The Levene coverage stinks

A Jewish financier crashes and the stereotyping begins again

October 29, 2009 10:54

By

Alex Brummer,

Alex Brummer

2 min read

In some respects it has not been a bad financial crisis for Jews. After all, several of the heroes who rebuilt the system post the great panic — including the Federal Reserve chairman Ben Bernanke and International Monetary Fund boss Dominique Strauss-Kahn — have been drawn from our community. But if you followed the media, this would have barely registered.

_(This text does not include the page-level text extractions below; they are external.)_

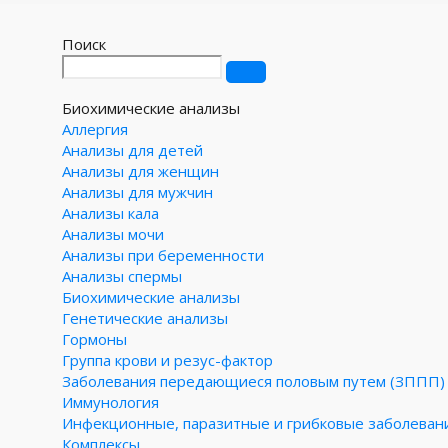
Поиск
Биохимические анализы
Аллергия
Анализы для детей
Анализы для женщин
Анализы для мужчин
Анализы кала
Анализы мочи
Анализы при беременности
Анализы спермы
Биохимические анализы
Генетические анализы
Гормоны
Группа крови и резус-фактор
Заболевания передающиеся половым путем (ЗППП)
Иммунология
Инфекционные, паразитные и грибковые заболеван
Комплексы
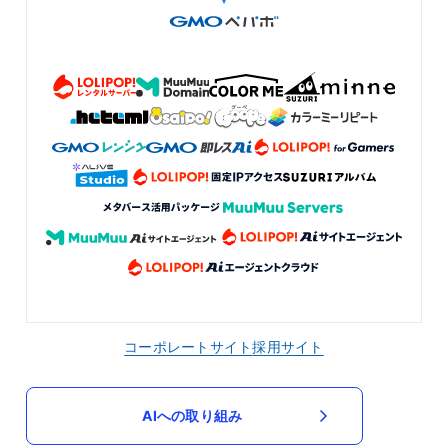
コーポレートサイト
採用サイト
AIへの取り組み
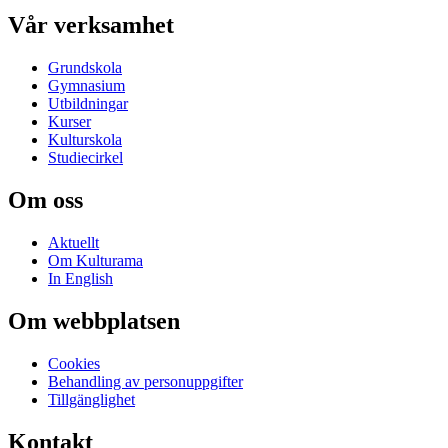
Vår verksamhet
Grundskola
Gymnasium
Utbildningar
Kurser
Kulturskola
Studiecirkel
Om oss
Aktuellt
Om Kulturama
In English
Om webbplatsen
Cookies
Behandling av personuppgifter
Tillgänglighet
Kontakt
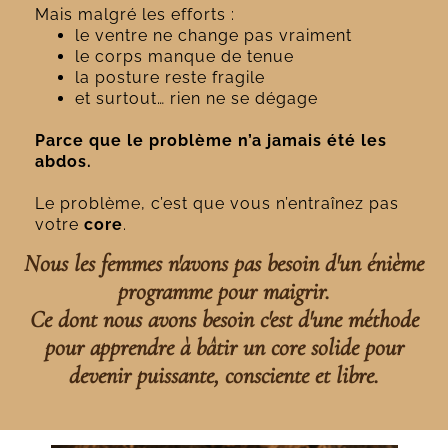
Mais malgré les efforts :
le ventre ne change pas vraiment
le corps manque de tenue
la posture reste fragile
et surtout… rien ne se dégage
Parce que le problème n’a jamais été les
abdos.
Le problème, c’est que vous n’entraînez pas
votre
core
.
Nous les femmes n'avons pas besoin d'un énième
programme pour maigrir.
Ce dont nous avons besoin c'est d'une méthode
pour apprendre à bâtir un core solide pour
devenir puissante, consciente et libre.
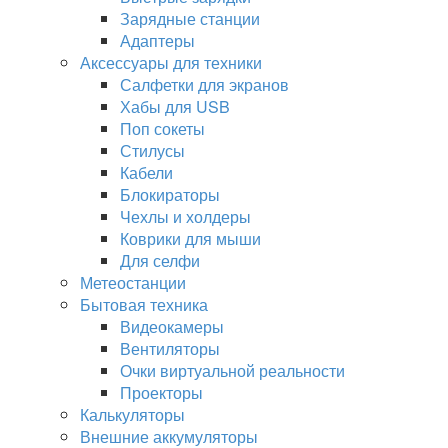
Зарядные станции
Адаптеры
Аксессуары для техники
Салфетки для экранов
Хабы для USB
Поп сокеты
Стилусы
Кабели
Блокираторы
Чехлы и холдеры
Коврики для мыши
Для селфи
Метеостанции
Бытовая техника
Видеокамеры
Вентиляторы
Очки виртуальной реальности
Проекторы
Калькуляторы
Внешние аккумуляторы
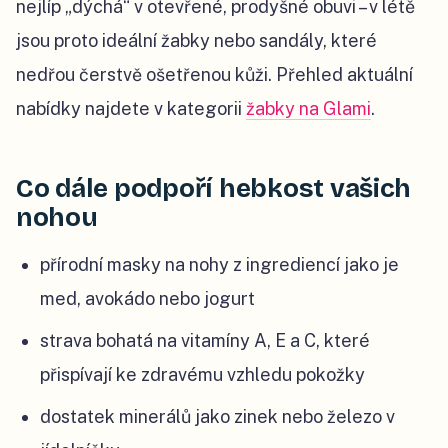
nejlíp „dýchá“ v otevřené, prodyšné obuvi – v létě
jsou proto ideální žabky nebo sandály, které
nedřou čerstvě ošetřenou kůži. Přehled aktuální
nabídky najdete v kategorii
žabky na Glami
.
Co dále podpoří hebkost vašich
nohou
přírodní masky na nohy z ingrediencí jako je
med, avokádo nebo jogurt
strava bohatá na vitamíny A, E a C, které
přispívají ke zdravému vzhledu pokožky
dostatek minerálů jako zinek nebo železo v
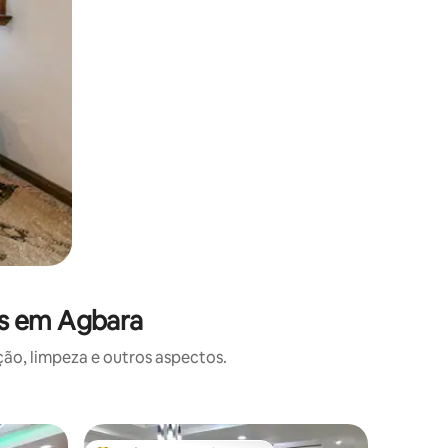
es em Agbara
o, limpeza e outros aspectos.
Casa de 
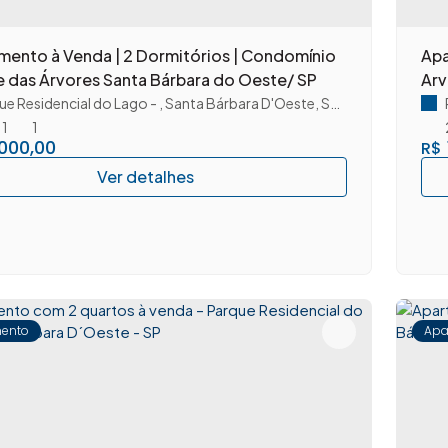
mento à Venda | 2 Dormitórios | Condomínio
Apa
 das Árvores Santa Bárbara do Oeste/ SP
Arv
ue Residencial do Lago
,
Santa Bárbara D'Oeste
,
São Paulo
,
Brasil
1
1
000,00
R$
ento
Apa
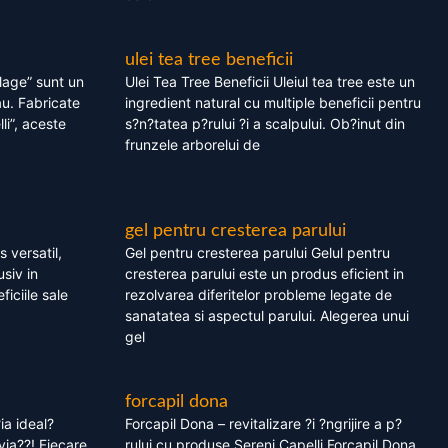
ulei tea tree beneficii
olage” sunt un
Ulei Tea Tree Beneficii Uleiul tea tree este un
au. Fabricate
ingredient natural cu multiple beneficii pentru
li”, aceste
s?n?tatea p?rului ?i a scalpului. Ob?inut din
frunzele arborelui de
gel pentru cresterea parului
 versatil,
Gel pentru cresterea parului Gelul pentru
usiv in
cresterea parului este un produs eficient in
ficiile sale
rezolvarea diferitelor probleme legate de
sanatatea si aspectul parului. Alegerea unui
gel
forcapil dona
ia ideal?
Forcapil Dona – revitalizare ?i ?ngrijire a p?
via??! Fiecare
rului cu produse Sereni Capelli Forcapil Dona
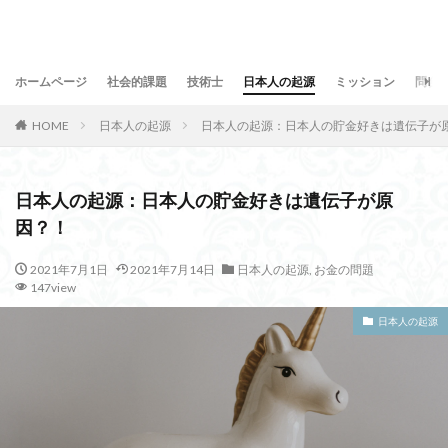
ホームページ
社会的課題
技術士
日本人の起源
ミッション
問合
HOME
日本人の起源
日本人の起源：日本人の貯金好きは遺伝子が
日本人の起源：日本人の貯金好きは遺伝子が原
因？！
2021年7月1日
2021年7月14日
日本人の起源
,
お金の問題
147view
日本人の起源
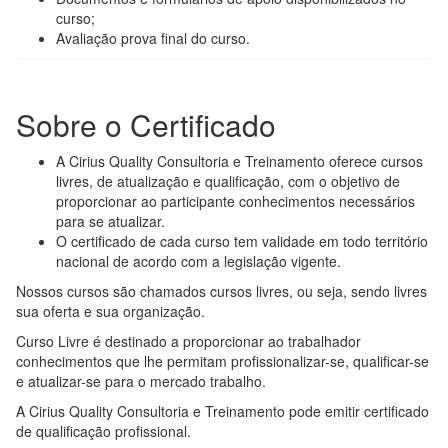
curso;
Avaliação prova final do curso.
Sobre o Certificado
A Cirius Quality Consultoria e Treinamento oferece cursos
livres, de atualização e qualificação, com o objetivo de
proporcionar ao participante conhecimentos necessários
para se atualizar.
O certificado de cada curso tem validade em todo território
nacional de acordo com a legislação vigente.
Nossos cursos são chamados cursos livres, ou seja, sendo livres
sua oferta e sua organização.
Curso Livre é destinado a proporcionar ao trabalhador
conhecimentos que lhe permitam profissionalizar-se, qualificar-se
e atualizar-se para o mercado trabalho.
A Cirius Quality Consultoria e Treinamento pode emitir certificado
de qualificação profissional.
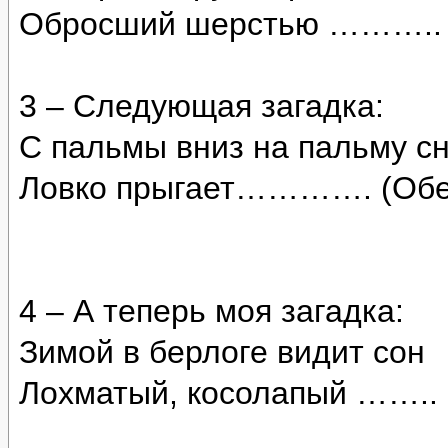
Обросший шерстью ……….. 
3 – Следующая загадка:
С пальмы вниз на пальму с
Ловко прыгает…………. (Обе
4 – А теперь моя загадка:
Зимой в берлоге видит сон
Лохматый, косолапый …….. 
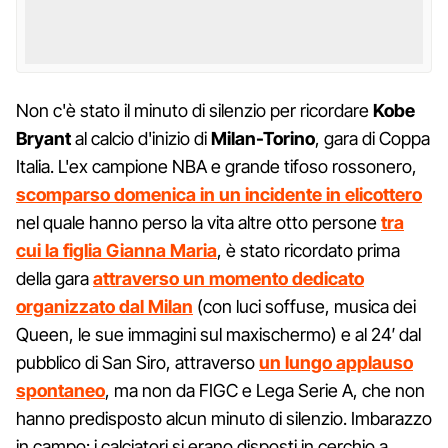
Non c'è stato il minuto di silenzio per ricordare
Kobe
Bryant
al calcio d'inizio di
Milan-Torino
, gara di Coppa
Italia. L'ex campione NBA e grande tifoso rossonero,
scomparso domenica in un incidente in elicottero
nel quale hanno perso la vita altre otto persone
tra
cui la figlia Gianna Maria
, è stato ricordato prima
della gara
attraverso un momento dedicato
organizzato dal Milan
(con luci soffuse, musica dei
Queen, le sue immagini sul maxischermo) e al 24′ dal
pubblico di San Siro, attraverso
un lungo applauso
spontaneo
, ma non da FIGC e Lega Serie A, che non
hanno predisposto alcun minuto di silenzio. Imbarazzo
in campo: i calciatori si erano disposti in cerchio a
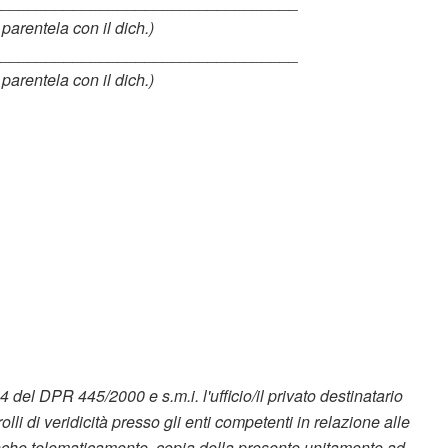
__________________________________
 parentela con il dich.)
__________________________________
 parentela con il dich.)
el DPR 445/2000 e s.m.i. l'ufficio/il privato destinatario
olli di veridicità presso gli enti competenti in relazione alle
anche telematicamente, copia della presente unitamente ad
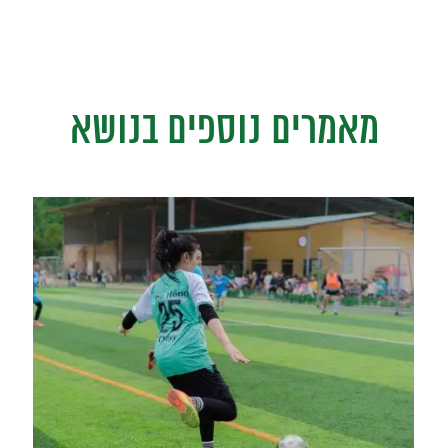
מאמרים נוספים בנושא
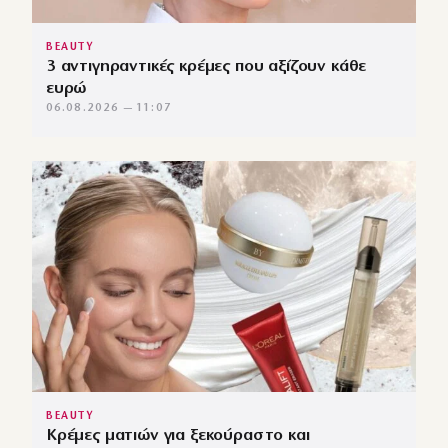
BEAUTY
3 αντιγηραντικές κρέμες που αξίζουν κάθε
ευρώ
06.08.2026 — 11:07
BEAUTY
Κρέμες ματιών για ξεκούραστο και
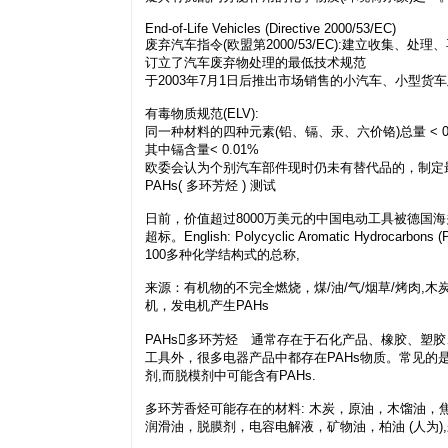
End-of-Life Vehicles (Directive 2000/53/EC)
废弃汽车指令(欧盟第2000/53/EC):建立收集
订立了汽车废弃物处理的最低技术规范
于2003年7月1日后推出市场销售的小汽车、小型
有毒物质规范(ELV):
同一种材料的四种元素(铅、镉、汞、六价铬)总量 < 0
其中镉含量< 0.01%
欧委会认为个别汽车部件现时仍未有替代品的，制定
PAHs( 多环芳烃 ) 测试
日前，价值超过8000万美元的中国电动工具被德国海
超标。English: Polycyclic Aromatic Hydrocarbons
100多种化学结构式的总称,
来源：有机物的不完全燃烧，煤/油/气/烟草/烤肉,
机，发电机产生PAHs
PAHs多环芳烃 通常存在于石化产品、橡胶、塑
工具外，很多电器产品中都存在PAHs物质。常见的是
剂,而脱模剂中可能含有PAHs.
多环芳香烃可能存在的材料: 木炭，原油，木馏油，焦油
润滑油，脱膜剂，电容电解液，矿物油，柏油 (人为)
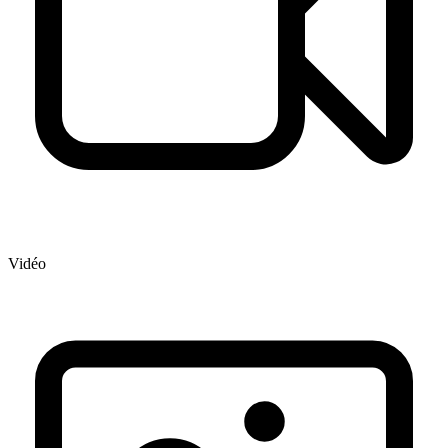
Vidéo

What a contrast with the coverage of the alleged bad guys. The convicted fraudster Bernard Madoff, who lost an estimated $50bn of investors’ funds, is now a household name. What is also known, because the media constantly remind us of it, is that his victims were mainly Jewish charities and individuals. It may have been impossible to tell the Madoff story without some reference to his background. Nevertheless, it was rubbed in our faces.

In much the same way, the bankruptcy and investigation of the affairs of the financier Nick Levene, on this side of the Atlantic, have received much the same treatment, with the Telegraph among those to refer to him as a “British Madoff”.

A portrait of Levene’s lifestyle in the Sunday Telegraph opened with a scene of a lavish barmitzvah for his second son at Battersea Park on the South Bank of the Thames.